Я открыла дверь и услышала лишь наши две песни. Они медленно парили по дому, как выброшенные из окна розы. Я ничего не услышала…
Девять
Кока-кола, или Вот как все закончилось
Комната для допросов № 3
Бруно Виктор Бенуччи III и сержант С. Мендес 19 декабря // 19:46
Мендес зажимает ручку между большим и указательным пальцами; рука лежит на папке.
– Сегодня днем в начале разговора ты стал перечислять всех девочек, в которых был влюблен. Мы поговорили про искусство, про семью, про твои личные сложности…
…
– И что?
– Что я упустила?
– Что вы имеете в виду?
– Вик, ты рассказывал мне историю, и я с радостью ее слушала, но ты почему-то остановился. Мне интересно почему.
…
– Который час? – спрашиваю я.
– Ты уже второй раз интересуешься. Какая вообще разница?

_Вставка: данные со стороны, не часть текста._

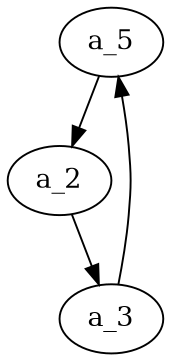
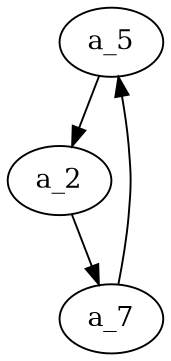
  digraph {
    n1 [label=a_5]
    a_2
-   a_3
+   a_3 [label=a_7]
    n1 -> a_2
    a_2 -> a_3
    a_3 -> n1
  }
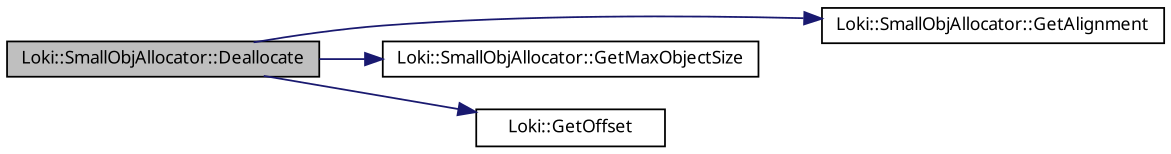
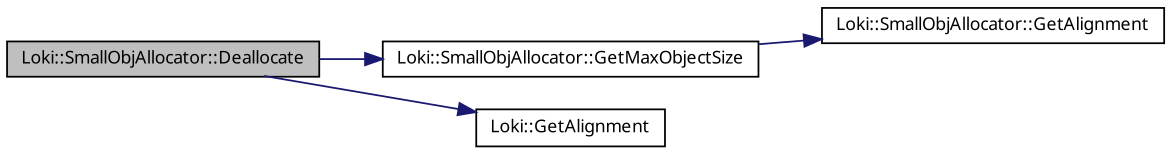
  digraph {
    fontname="Noto Sans"
    rankdir=LR
    node [color=black fontname="Noto Sans" fontsize=10 shape=record]
    edge [color=midnightblue fontname="Noto Sans" fontsize=10 labelfontname="FreeSans.ttf" labelfontsize=10 style=solid]
    n1 [fillcolor=grey75 fontcolor=black height=0.2 label="Loki::SmallObjAllocator::Deallocate" style=filled width=0.4]
    n2 [height=0.2 label="Loki::SmallObjAllocator::GetAlignment" width=0.4]
    n3 [height=0.2 label="Loki::SmallObjAllocator::GetMaxObjectSize" width=0.4]
-   n4 [height=0.2 label="Loki::GetOffset" width=0.4]
-   n1 -> n2
+   n4 [height=0.2 label="Loki::GetAlignment" width=0.4]
+   n3 -> n2
    n1 -> n3
    n1 -> n4
  }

Я не успеваю придумать отговорку. Мендес встает, обходит меня сзади, наклоняется к моему уху и шепчет:
– Виктор, я хочу знать, что ты знаешь. Почему ты защищаешь Кабонго? Ты говоришь, что был в доме, когда это произошло. Ладно, хорошо, я тебе поверила. Больше никаких выдумок, договорились? Расскажи, что ты видел.
…
– Вы знаете, что означает «фов» в буквальном переводе, мисс Мендес?
– Дикий зверь.
Ей словно не требуется ни малейших усилий, чтобы припомнить; она будто ждала, когда я задам этот вопрос.
– Я понимаю, – настойчиво звучит ее голос; дыхание щекочет мне ухо. – Это бурление под поверхностью. Правда понимаю. Но, Вик… ты не Матисс. Это не абстрактное искусство, и ты не фовист. Ты не сделаешь случившееся прекрасным, сколько ни закрашивай его серым. Знаешь, что я думаю? Я думаю, ты мальчик, который увидел что-то, что напугало тебя до усрачки.
Я отправляюсь в свою Страну Ничего. Там почти ничего не говорят, а вся красота абстрактна. Там люди обмениваются вопросами и залечивают раны. Там мамы не меняются и папы не умирают.
– Виктор. Почему Баз Кабонго убил дядю Мэд?
Я отправляюсь в Страну Ничего, где парят сопрано.
– Он его не убивал, мисс Мендес.
ВИК
Вот так все и закончится. Больше не о чем размышлять. Мой красный свет меркнет, почти затухает. Между мной и миром лежат океаны. Я удален от магии звонницы, где я вопреки математике и всему остальному поцеловал самую прекрасную девушку, которую знал. Я внутри кокона, вывернутого наизнанку. Столько смертей я чудом избежал: поскользнулся на снежных камнях обзорной площадки, чуть не упал с Утесов, чуть не попал под колеса грузовика. Мои многие множества свелись к одному-единственному. Я стал парящим по воздуху камнем, что отскочит от палубы и плюхнется в темные воды реки Хакенсак. Я погружусь на дно и буду существовать там вечно, и никто не будет знать, кто я и где.